Scritto da Mariuccio Bianchi il 22/3/2012 alle 14:59
Adamoli, tu cerchi tenere alta la bandiera del Pd e quelli di sinistra, che sono due terzi del partito, ti attaccano. Non ne possono più che esci dal partito. Dovresti contenrtarli in fretta. Non ti vogliono e non ti meritano.
Scritto da Fab il 22/3/2012 alle 14:59
La posizione del PD è una sola. Coloro che non sono allineati con questa posizione parlano a titolo personale. Nel caso tirassero in ballo il PD, sarebbero loro l'elemento di rottura.
Scritto da Loredana il 22/3/2012 alle 15:18
@Simone Franceschetto, condivido la tua posizione chiara, pulita e semplice.
Scritto da Chiara il 22/3/2012 alle 15:26
Discorso molto ampio e complesso da sintetizzare in 500 caratteri. Giusto il recupero della centralità del Parlamento. Resto in attesa di un disegno generale sul recupero della centralità della persona e del riequilibrio finanza/lavoro. Una cosa che i "tecnici", da soli, non possono fare. Tocca a noi come collettività e come rappresentanze autonome, nelle dovute sedi, farcene carico. La società degli “individui dell’incertezza” ci fa male. (si veda Mons. Bregantini, intervento d'oggi).
Scritto da FrancescoG. il 22/3/2012 alle 15:43
@Loredana, ragioni come una comunista dei vecchi tempi tempi ma ti faccio notare che il comunismo non c'è più.

(Dati tratti da una raccolta)
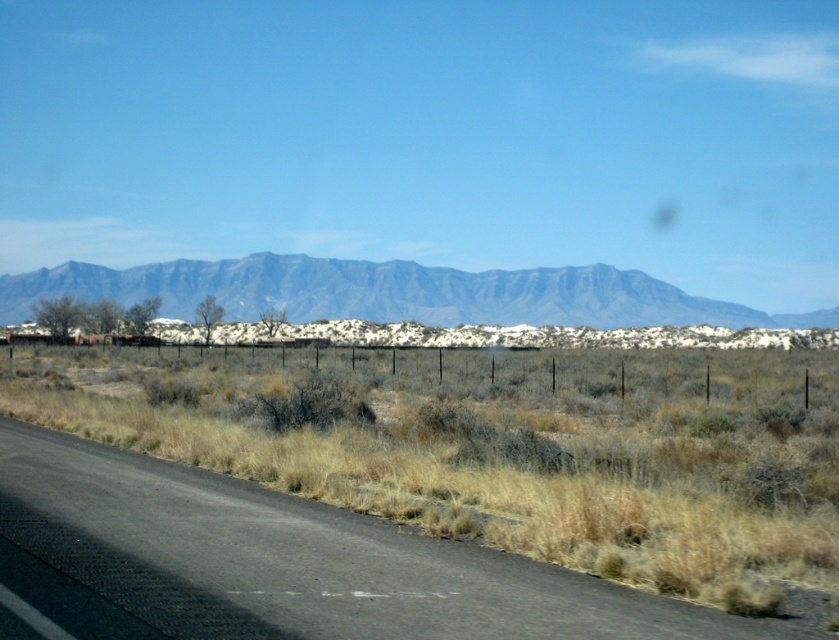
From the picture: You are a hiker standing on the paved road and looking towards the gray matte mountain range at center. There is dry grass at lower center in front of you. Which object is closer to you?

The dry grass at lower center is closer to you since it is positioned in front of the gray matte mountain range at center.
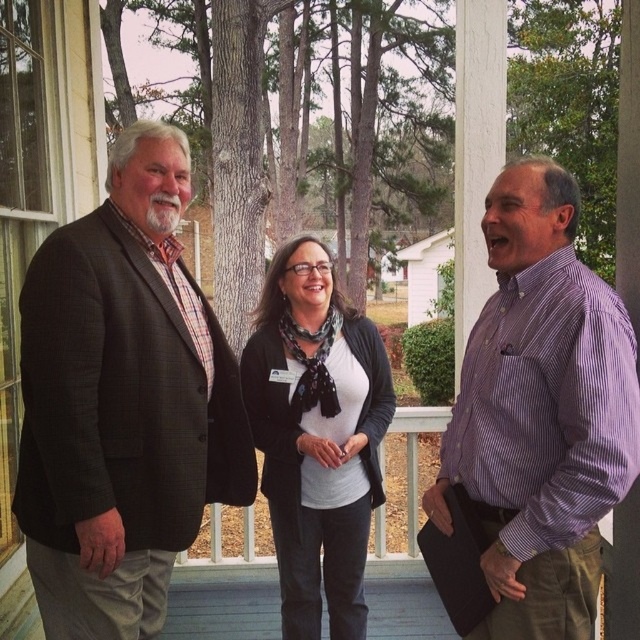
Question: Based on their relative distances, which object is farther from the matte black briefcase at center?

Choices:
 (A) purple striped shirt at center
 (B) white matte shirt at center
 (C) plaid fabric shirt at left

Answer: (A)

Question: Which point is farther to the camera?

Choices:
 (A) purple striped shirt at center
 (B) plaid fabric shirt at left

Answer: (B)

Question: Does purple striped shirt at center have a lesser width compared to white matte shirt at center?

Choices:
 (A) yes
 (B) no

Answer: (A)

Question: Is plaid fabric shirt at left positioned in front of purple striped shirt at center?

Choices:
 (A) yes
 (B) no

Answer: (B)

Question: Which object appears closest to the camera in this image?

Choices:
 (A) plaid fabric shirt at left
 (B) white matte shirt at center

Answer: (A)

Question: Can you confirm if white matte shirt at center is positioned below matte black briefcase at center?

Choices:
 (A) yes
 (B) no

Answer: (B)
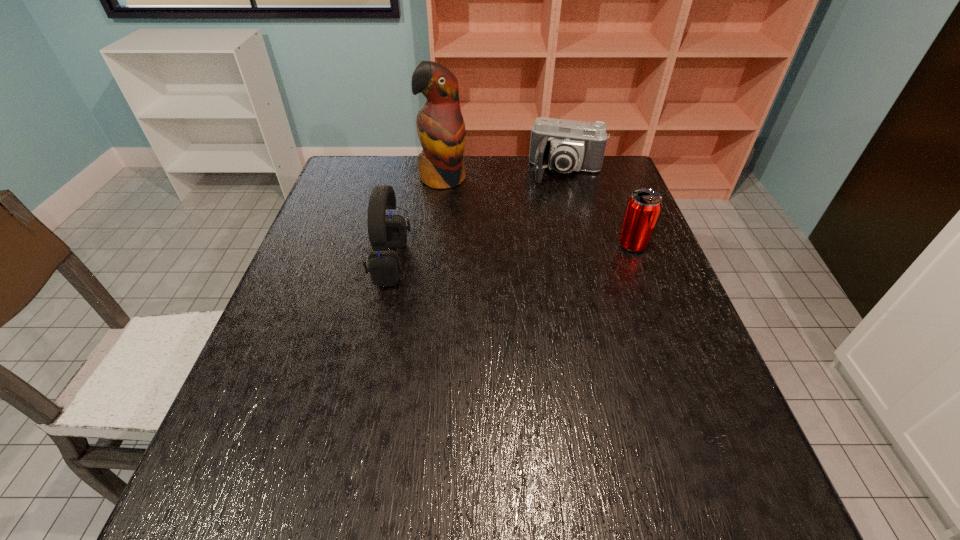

Cosa fare:
1 - Nei commenti dei lettori sul PD, riscrivi il brano che inizia con "Scritto da Loredana" e finisce con "Bregantini, intervento d'oggi).", sostituendo "Parlamento" con "Senato".
2 - Nei commenti dei lettori sul PD, in quanti caratteri Chiara dice che il discorso è difficile da sintetizzare?
3 - Prosegui i commenti dei lettori sul PD aggiungendo il seguito dopo l'ultima frase riportata.

Risultati attesi:
1 -
Scritto da Loredana il 22/3/2012 alle 15:18
@Simone Franceschetto, condivido la tua posizione chiara, pulita e semplice.
Scritto da Chiara il 22/3/2012 alle 15:26
Discorso molto ampio e complesso da sintetizzare in 500 caratteri. Giusto il recupero della centralità del Senato. Resto in attesa di un disegno generale sul recupero della centralità della persona e del riequilibrio finanza/lavoro. Una cosa che i "tecnici", da soli, non possono fare. Tocca a noi come collettività e come rappresentanze autonome, nelle dovute sedi, farcene carico. La società degli “individui dell’incertezza” ci fa male. (si veda Mons. Bregantini, intervento d'oggi).

2 - In 500 caratteri.

3 -
Scritto da Luciana Binaghi il 22/3/2012 alle 15:46
Caro @Roberto (13.53), condivido molto di ciò che scrivi e quindi mi soffermo brevemente solo sull’ultima parte relativa al “modello tedesco”. Alcuni dicono: “prendiamole tutte quelle regole e non una parte sola come hanno fatto Monti e Fornero”. Nella fattispecie non penso sia possibile. Le relazioni industriali sono troppo diverse. In Germania si tende alla cogestione in molte realtà di fabbrica e il diritto del lavoro poggia su norme, comportamenti e tradizioni dissimili. Le decisioni sulle cause di lavoro in Italia e in Germania, come tu dici, hanno tempi non comparabili. I modelli stranieri possono essere fonte di ispirazione ma mai essere copiati tali e quali. Su questo siamo d’accordo.
Scritto da Giuseppe Adamoli il 22/3/2012 alle 16:09
Caro @Mariuccio (14.59), non conosco i retroscena che tu richiami. Le ultime ore sono state certamente convulse. Ne sapremo di più forse nei prossimi giorni. Sono da sempre un difensore delle Istituzioni che considero il cuore della politica. Per me la partita si chiude in Parlamento e solo in Parlamento. Sennò la concertazione fra governo e forze sociali, certamente positiva come avevano dimostrato Ciampi e in qualche misura Prodi, diventa un consociativismo deleterio che ha dato frutti validi sono in una brevissima stagione della Prima Repubblica contro il terrorismo.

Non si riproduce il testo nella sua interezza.